• THE PROBLEM: Look through the records below and collect all lines that hold the string "pentru".

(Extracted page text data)
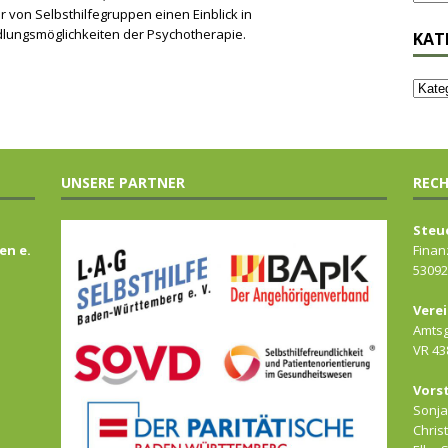
r von Selbsthilfegruppen einen Einblick in
ungsmöglichkeiten der Psychotherapie.
KAT
UNSERE PARTNER
RECH
Steu
en e.
Finan
53092
Verei
Amtsg
VR 43
Vors
Sonj
Chris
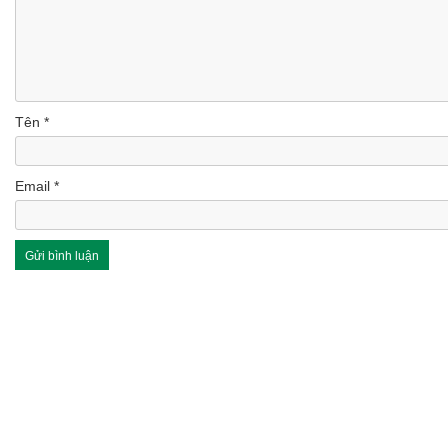
Tên
*
Email
*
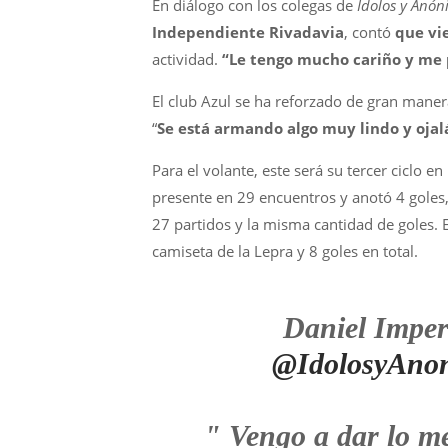
En diálogo con los colegas de
Ídolos y Anón
Independiente Rivadavia
, contó
que vi
actividad.
“Le tengo mucho cariño y me p
El club Azul se ha reforzado de gran maner
“
Se está armando algo muy lindo y oja
Para el volante, este será su tercer ciclo en
presente en 29 encuentros y anotó 4 goles,
27 partidos y la misma cantidad de goles. E
camiseta de la Lepra y 8 goles en total.
Daniel Imper
@IdolosyAno
" Vengo a dar lo me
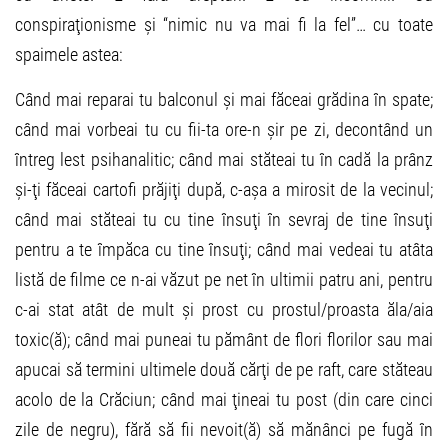
conspiraţionisme și “nimic nu va mai fi la fel”… cu toate
spaimele astea:
Când mai reparai tu balconul și mai făceai grădina în spate;
când mai vorbeai tu cu fii-ta ore-n șir pe zi, decontând un
întreg lest psihanalitic; când mai stăteai tu în cadă la prânz
și-ţi făceai cartofi prăjiţi după, c-așa a mirosit de la vecinul;
când mai stăteai tu cu tine însuţi în sevraj de tine însuţi
pentru a te împăca cu tine însuţi; când mai vedeai tu atâta
listă de filme ce n-ai văzut pe net în ultimii patru ani, pentru
c-ai stat atât de mult și prost cu prostul/proasta ăla/aia
toxic(ă); când mai puneai tu pământ de flori florilor sau mai
apucai să termini ultimele două cărţi de pe raft, care stăteau
acolo de la Crăciun; când mai ţineai tu post (din care cinci
zile de negru), fără să fii nevoit(ă) să mănânci pe fugă în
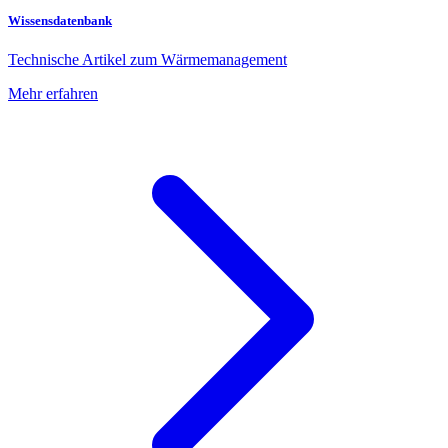
Wissensdatenbank
Technische Artikel zum Wärmemanagement
Mehr erfahren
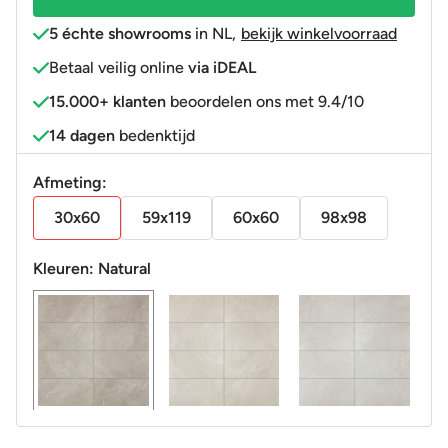
5 échte showrooms
in NL
,
bekijk winkelvoorraad
Betaal veilig online
via iDEAL
15.000+ klanten
beoordelen ons met 9.4/10
14 dagen
bedenktijd
Afmeting:
30x60
59x119
60x60
98x98
Kleuren:
Natural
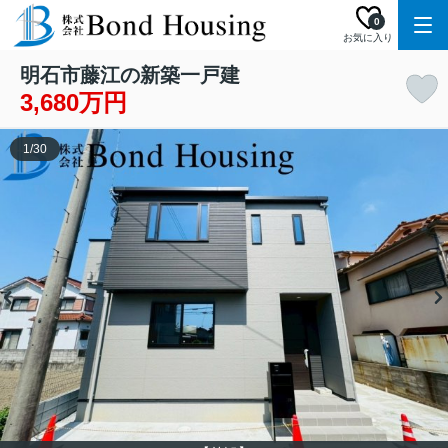
0
お気に入り
明石市藤江の新築一戸建
3,680万円
1
/
30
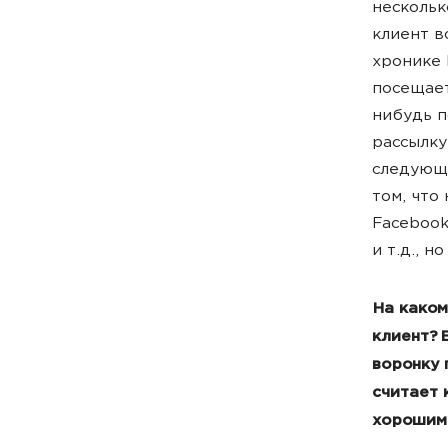
нескольк
клиент в
хронике 
посещает
нибудь п
рассылку
следующе
том, что
Facebook
и т.д., н
На каком
клиент?
воронку 
считает 
хорошим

• ANSWER SECTION:
pentru a te împăca cu tine însuţi; când mai vedeai tu atâta
listă de filme ce n-ai văzut pe net în ultimii patru ani, pentru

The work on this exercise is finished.